LE MANARE DI DERMULO?
In conclusione, il mistero della valle di Dermulo
è rimasto irrisolto. Non si è potuto accertare se il toponimo avesse attinenza
con il nostro paese o piuttosto se si fosse trattato di una coincidenza casuale.
Non sono neppure emerse prove che dimostrassero l'appartenenza di Dermulo alla
pieve di Sanzeno, che in tal caso avrebbero confermato la versione ufficiale del
parroco di Sanzeno e quella del paese di Tavon.
Il racconto dei dermulani, da solo, è troppo scarno e fantasioso per trarne delle conclusioni
plausibili. Nemmeno la narrazione di Sanzeno è del tutto convincente, tuttavia,
con
un piccolo aggiustamento mi è parsa la più verosimile. La mia opinione è che la Val di Dermulo non sia mai
appartenuta alla nostra comunità, che invece, però, poteva aver detenuto in quel luogo, il
diritto di boscheggiare.
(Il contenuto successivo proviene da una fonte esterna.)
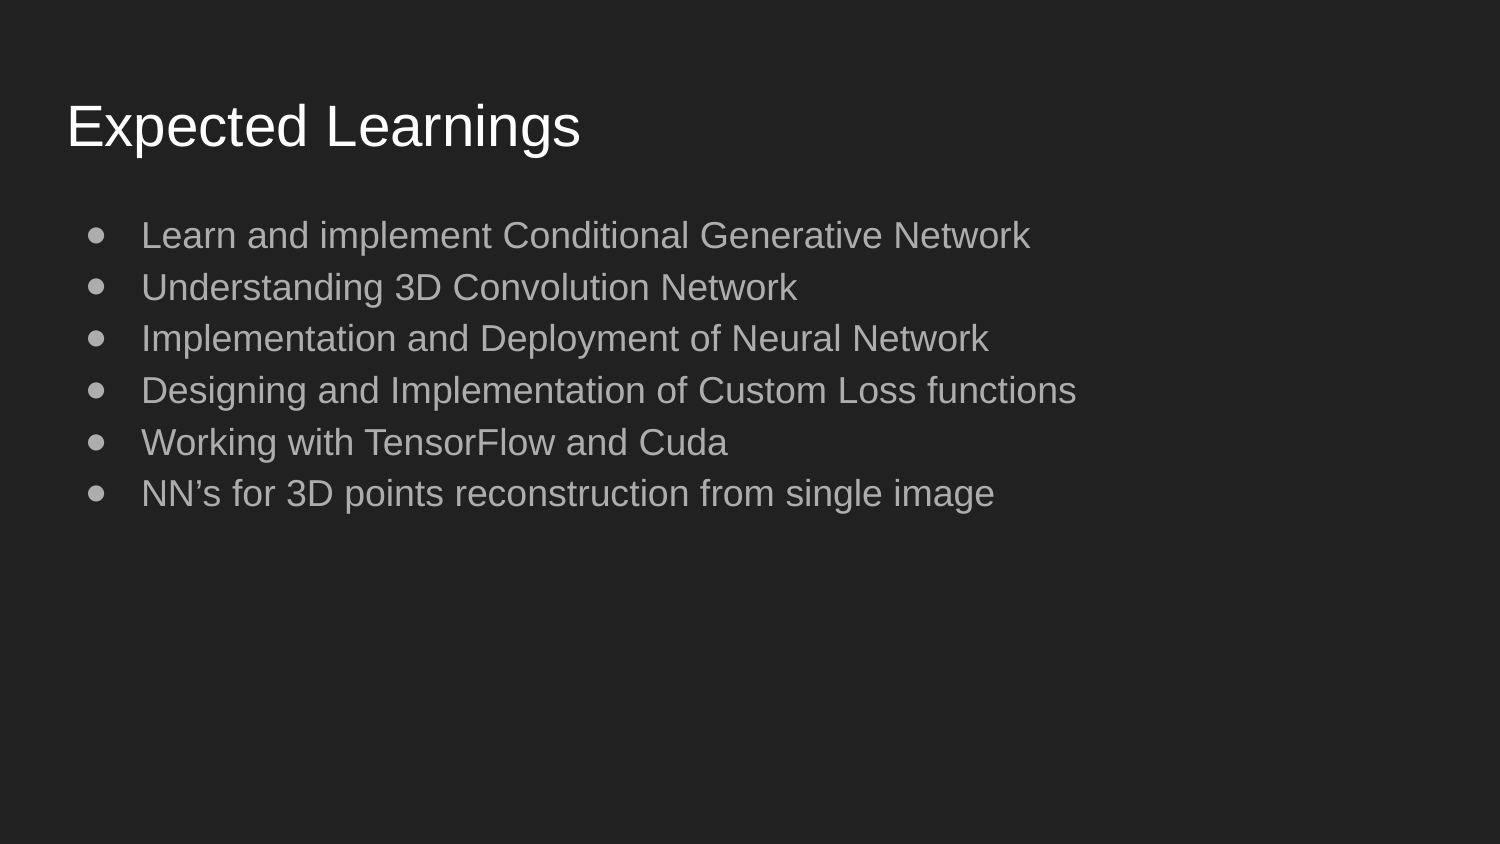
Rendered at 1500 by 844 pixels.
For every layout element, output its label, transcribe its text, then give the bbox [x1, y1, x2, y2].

list Learn and implement Conditional Generative Network Understanding 3D Convolution Network Implementation and Deployment of Neural Network Designing and Implementation of Custom Loss functions Working with TensorFlow and Cuda NN’s for 3D points reconstruction from single image [51, 189, 1449, 750]
title Expected Learnings [51, 72, 1449, 167]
Similmente a Taio quindi, anche Dermulo potrebbe aver
avuto una sorta di "diritto delle manare". Per contro tale diritto prevedeva l'obbligo di
partecipare alla manutenzione della "fabbrica" della chiesa di Sanzeno, come ivi
tramandato, e questo, non solamente con la fornitura di legname, ma anche, probabilmente, con la prestazione di
giornate lavorative. In un certo momento il diritto di sfruttare il bosco, dovette
risultare non più conveniente in rapporto all'onere contributivo, tanto che Dermulo decise di rinunciarvi. La rinuncia comportò come controvalore, solamente lo sgravio nei confronti della chiesa di Sanzeno, forse suggellato con una merenda, offerta ai dermulani in occasione dell’accordo.
[1]
Alle pagine n. 7 - 8 del libro citato,
Massimiliano Bertagnolli afferma: "secondo una relazione fatta nell' anno
1766 dal parroco di quella chiesa al vescovo di Trento, sembrerebbe che in
tempi anteriori fosse esistito qualche documento relativo alla medesima; il
quale però in progresso di tempo andò distrutto in causa d' un incendio
della canonica di quel villaggio".
[2] Vedi Pag. 173 M. Welber, M. Stenico, C. Bertolini, Taio nel XV e XVI Secolo - Vita di una comunità rurale. [3] Ad esclusione di Dermulo dove la testimonianza ricorre fra diverse persone, a Sanzeno e Tavon la cosa mi è stata riferita da una singola persona, per cui non posso sapere se ciò che ho raccolto sia stato il pensiero comune. [4] Per altre notizie sulle manare vedi P. Enrico Recla, Smarano Notizie Storiche - capitolo X Diritti delle manare e Don Edoardo Endrici Coredo nell'Anaunia Memorie Storiche pagg. 9,10,11 e 12.